Greg warns against simply "lifting and shifting" legacy applications to the cloud without taking into account the benefits and specific needs of the cloud. Migrating workloads and applications can be a good first step, but the real challenge is operating them in the cloud in a scalable, cost-effective, and secure manner. To achieve this, he suggests thinking about connecting services using VPC rules, taking advantage of cloud providers' load balancing and WAFs, and reskilling the workforce to think and operate in the cloud. To reduce complexity, Greg suggests frequently deploying services, using self-learning tools like A Cloud Guru or Google Cloud Skills Boost, and practising with interactive labs to remove complexity.
GCP Security and IAM
Here Greg discussed Identity and Access Management (IAM) in Google Cloud Platform (GCP). He suggested organising resources into a hierarchy, where the organisation is at the top, followed by folders, projects, and resources. When assigning IAM permissions, it's important to minimise the permissions for the lower-level resources, to reduce the risk of something going wrong. In GCP, there are basic roles like Editor, Viewer, and Administrator, but for production workloads, it's better to use more granular roles. Using tools like Terraform, GCP Cloud Deployment Manager, or AWS Cloud Formation can improve confidence in deploying services. Greg also emphasised the importance of managing identities and access to cloud services, suggesting using G Suite, Active Directory, or OKTA to federate identities. When someone changes their role, their old permissions should be dropped, and new permissions assigned.
Design for scale
If you’re going to design for scale, think about how you can use private VPC’s, the data never traverses the internet, because it just stays within the cloud environment that you’re using, and use tax to help you scale for services up and down, rather than having an individual resource, use tax and labels to scale that resource up and down at a group level. You can simplify how you can find your services and logically separate out your layers.

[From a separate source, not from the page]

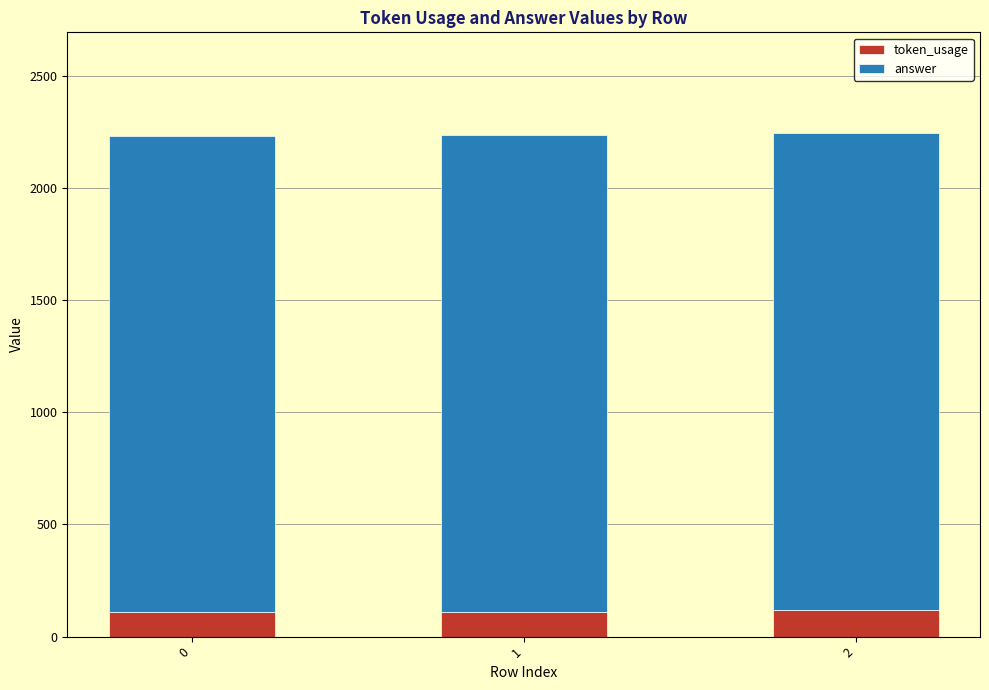

What is the sum of the token_usage values at 0 and 1?

220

Think about Dolphins, they’ll fight off whales and sharks by grouping together as a group to defend. If you think of this as a DDoS type scenario, they’re all working together to take over that load and make sure you can stay up and stay resilient.

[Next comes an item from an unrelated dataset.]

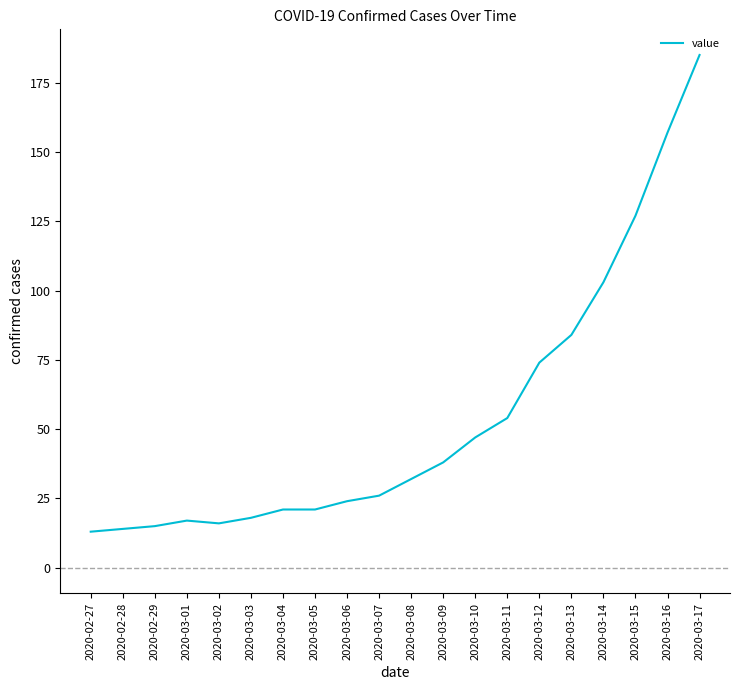

What is the smallest value displayed?

13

To defend against attacks, you’ve got Cloud endpoints you can use that have built in WAF functionality with GCP and Security health analytics, so making use of capabilities in the ocean. If you think of all the little clown fish, or our good friend Nemo, he hides away in Sea Anemone to get protection, as the Sea Anemone is giving them the visibility and the understanding about what’s going on. We’re helping protect him from the predators, obviously applying the principle of least privilege.
Secret and builds
Greg’s talk then goes on to discuss the challenges of secrets management in cloud computing. He suggests using native tools provided by cloud providers such as AWS SSM and GCP Secrets Manager, as well as third-party tools like Hashicorp Vault. Greg also highlights the importance of authentication and access control in build pipelines and using tools like Kubernetes to manage secrets. He recommends thinking about how services are built in a scalable way and adding security controls to ensure containers are free of vulnerabilities.
I’d like to thank Greg for doing a brilliant job not only including so many different types of marine life in a talk about Cloud Security, but providing insightful and highly helpful information on the topic to everyone that came. It’s clear that after our recent CTO survey was realised, Cloud Security was a priority for lots of the CTOs in our network, so I’m sure they found this talk to be of great benefit!